Alternatively, a career coach can also be a fantastic resource for helping you with ongoing career management and growth or navigating chronic challenges. In such cases, a coach can work like a therapist or mentor, offering continuing support with your career exploration through regular sessions.
The short answer is there’s no right or wrong time to try it. If there’s something in your professional life you’d like to improve, consider reaching out to someone. Many coaches will offer an introductory consultation for free, and you can decide where to go next.
A career is the marathon of marathons, yet dotted all along the way with sprints. There are times when that race is easy, or at least manageable, and forward progress feels natural.

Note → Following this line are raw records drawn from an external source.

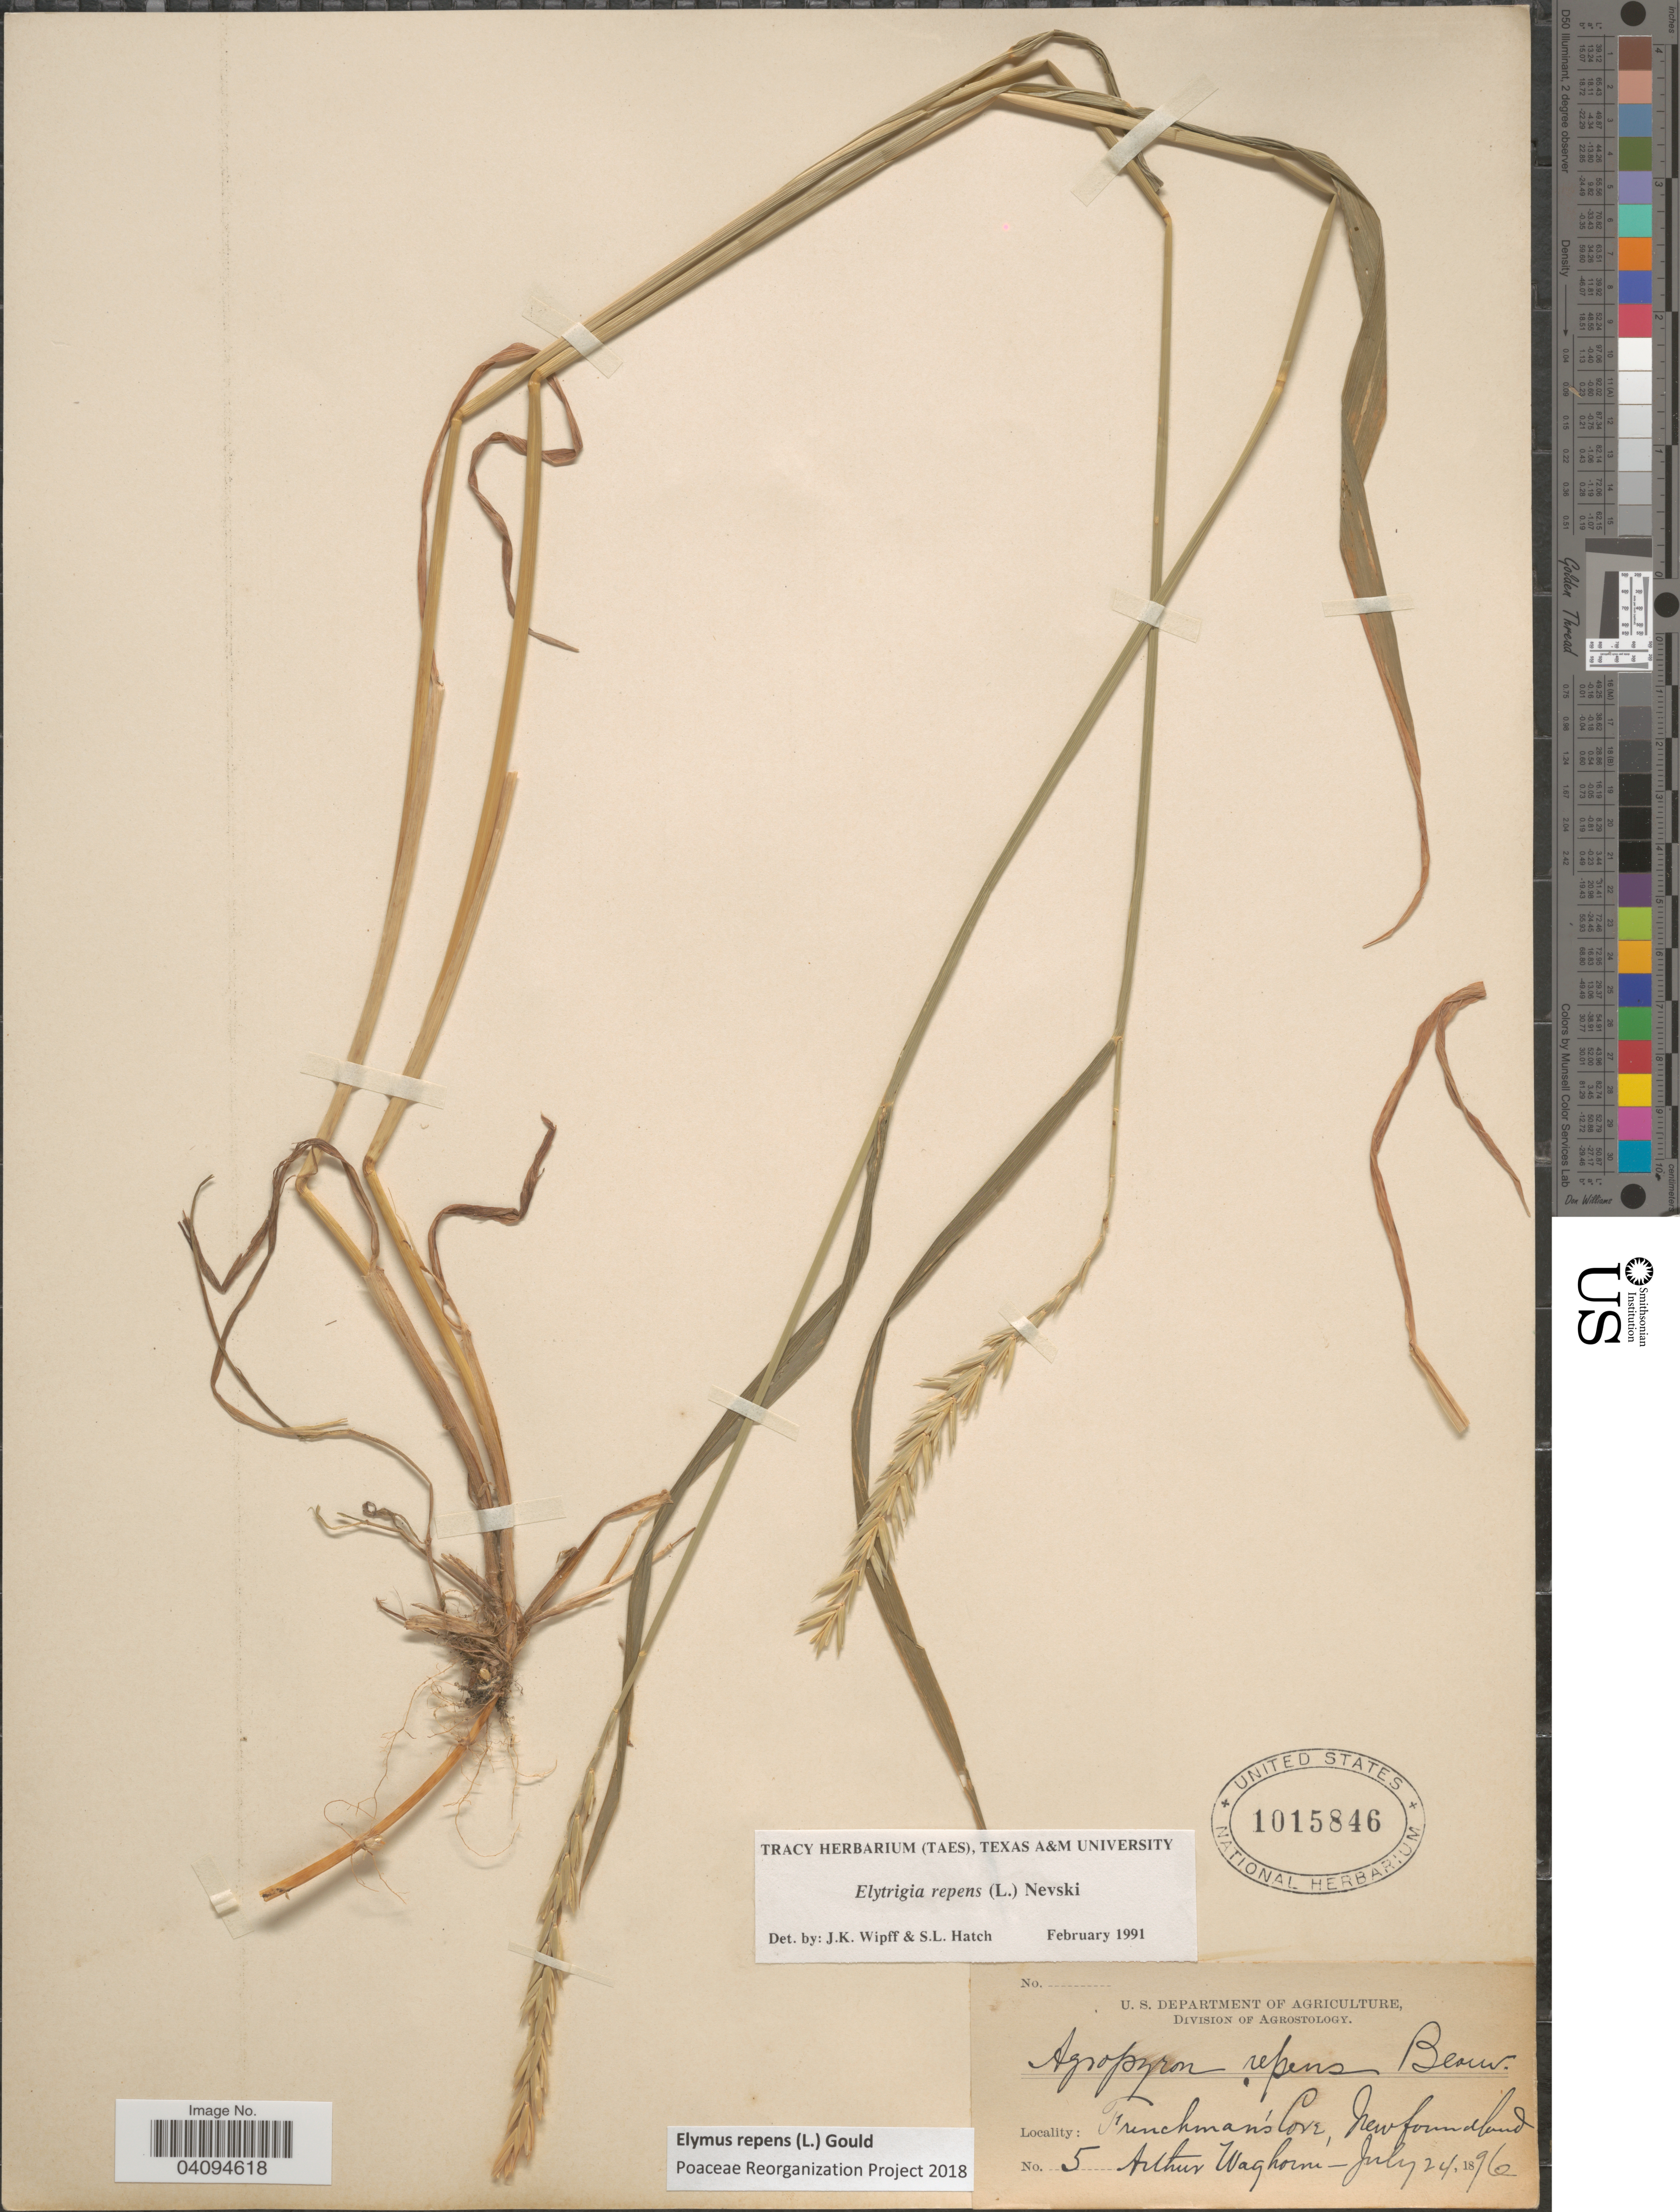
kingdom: Plantae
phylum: Tracheophyta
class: Liliopsida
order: Poales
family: Poaceae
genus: Elymus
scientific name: Elymus repens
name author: (L.) Gould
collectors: A. Waghorne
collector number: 5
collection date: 1896-07-24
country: Canada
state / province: Newfoundland and Labrador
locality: Frenchman's Cove.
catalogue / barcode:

There are many times along that epic journey when you don’t know where to go, there are roadblocks in your way, or it feels like your legs could give out at any moment. When these struggles inevitably arise, there are people who are ready to help.
Career coaches may not be your first line of support for every professional challenge you face, but they are a fantastic resource. The right career coach at the right time can change your life if only you are willing to seek them out.